Study of the Structure and Catalytic Activity of B-Site Doping Perovskite for an Inferior Anthracite Coal Combustion

Abstract

The unique structure and physical properties of perovskite-type catalysts make them highly promising for catalyzing efficient coal combustion. Mesoporous perovskite LaNixFe1−xO3 (x = 0.2, 0.4, 0.6, 0.8) coal combustion catalysts were synthesized using the sol–gel method. The effects of the doping amount of B-site doped nickel on both the crystal structure and catalytic performance were investigated. X-ray diffraction, scanning electron microscopy, and nitrogen adsorption–desorption tests were used to characterize the catalyst samples. Thermogravimetric analysis (TG) and activation energy (Ea) calculations were used to assess the catalyst’s activity for the catalytic combustion of anthracite coal (JF coal, originating from Shanxi, China). Results revealed that nickel doping created lattice distortion and Ni-Fe alloy interactions. The difference in nickel doping significantly affects the morphology and catalytic activity of perovskite. The addition of LaNi0.6Fe0.4O3 (NI6) with a mass fraction of 5% resulted in the highest average burning rate value (va = 4.52%/min) of JF coal among all synthesized catalysts. The Ea of JF coal catalytic combustion, calculated using the Coats–Redfern method and the Doyle method, showed a good agreement with the TG curves.

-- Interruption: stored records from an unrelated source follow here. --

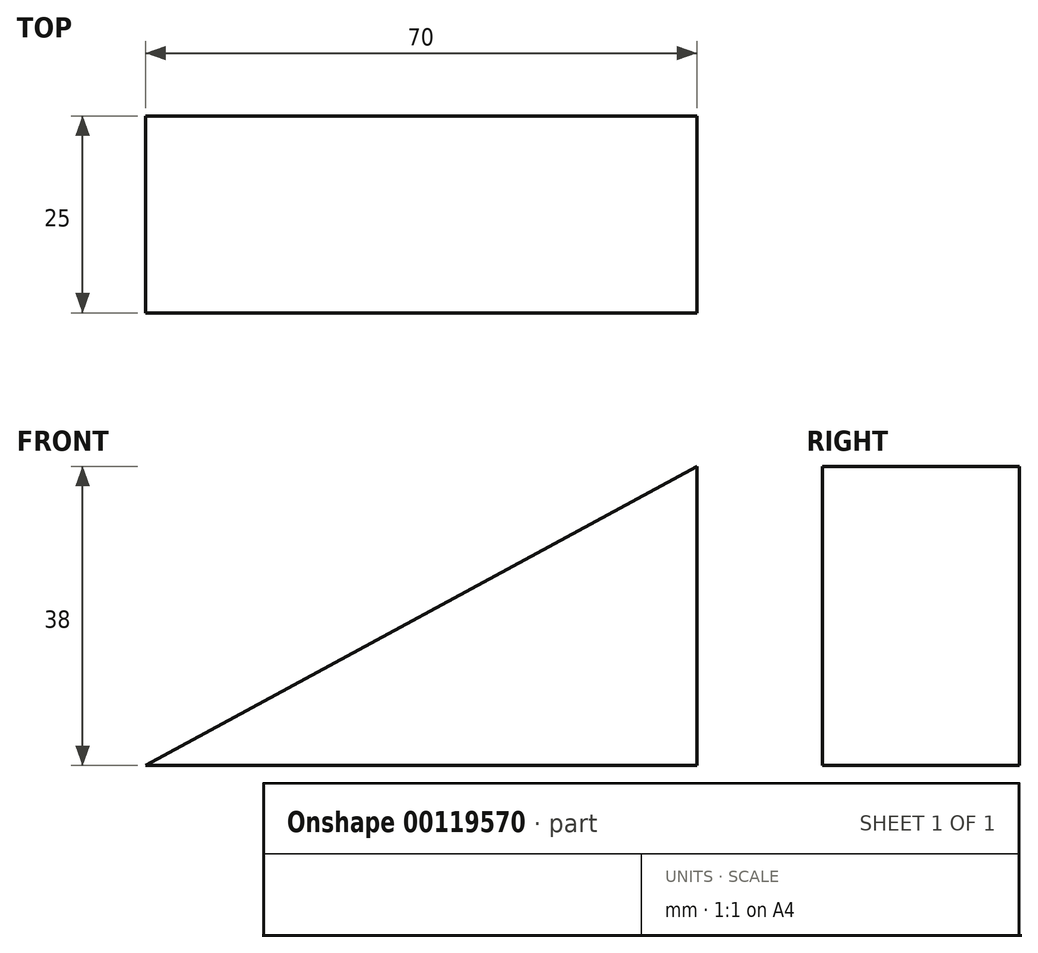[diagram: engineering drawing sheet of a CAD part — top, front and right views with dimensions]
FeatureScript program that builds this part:
annotation { "Feature Type Name" : "Feature", "Feature Type Description" : "" }
export const myFeature = defineFeature(function(context is Context, id is Id, definition is map)
    precondition{}
    {
        {
            var Q0;
            Q0=qCreatedBy(makeId("Front.planeOp"),FACE);
            var sketch = newSketch(context, id + "F0", { "sketchPlane" : qUnion([Q0])});
            skLineSegment(sketch, "E0", {"start": v(-29.76, 0) * mm, "end": v(40.24, 0) * mm});
            skLineSegment(sketch, "E1", {"start": v(40.24, 0) * mm, "end": v(40.24, 38) * mm});
            skLineSegment(sketch, "E2", {"start": v(40.24, 38) * mm, "end": v(-29.76, 0) * mm});
            skSolve(sketch);
        }
        {
            var Q0;
            Q0=makeQuery(id+"F0.imprint","IMPRINT",FACE,{"disambiguationData":[TD([[makeQuery(id+"F0.imprint","IMPRINT",EDGE,{"derivedFrom":sQuery(id+"F0.wireOp",EDGE,"E0")}),1.0]])]});
            extrude(context, id + "F1", {"entities" : qUnion([Q0]), "depth" : 25 * mm});
        }
    });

The LaNixFe1-xO3 series catalysts were found to significantly decrease the Ea of JF coal combustion, with a maximum reduction of 42% compared to the case without any catalyst added. Among the synthesized catalysts, NI6 exhibited a favorable catalytic combustion performance and is thus a promising candidate for the clean and efficient utilization of coal resources.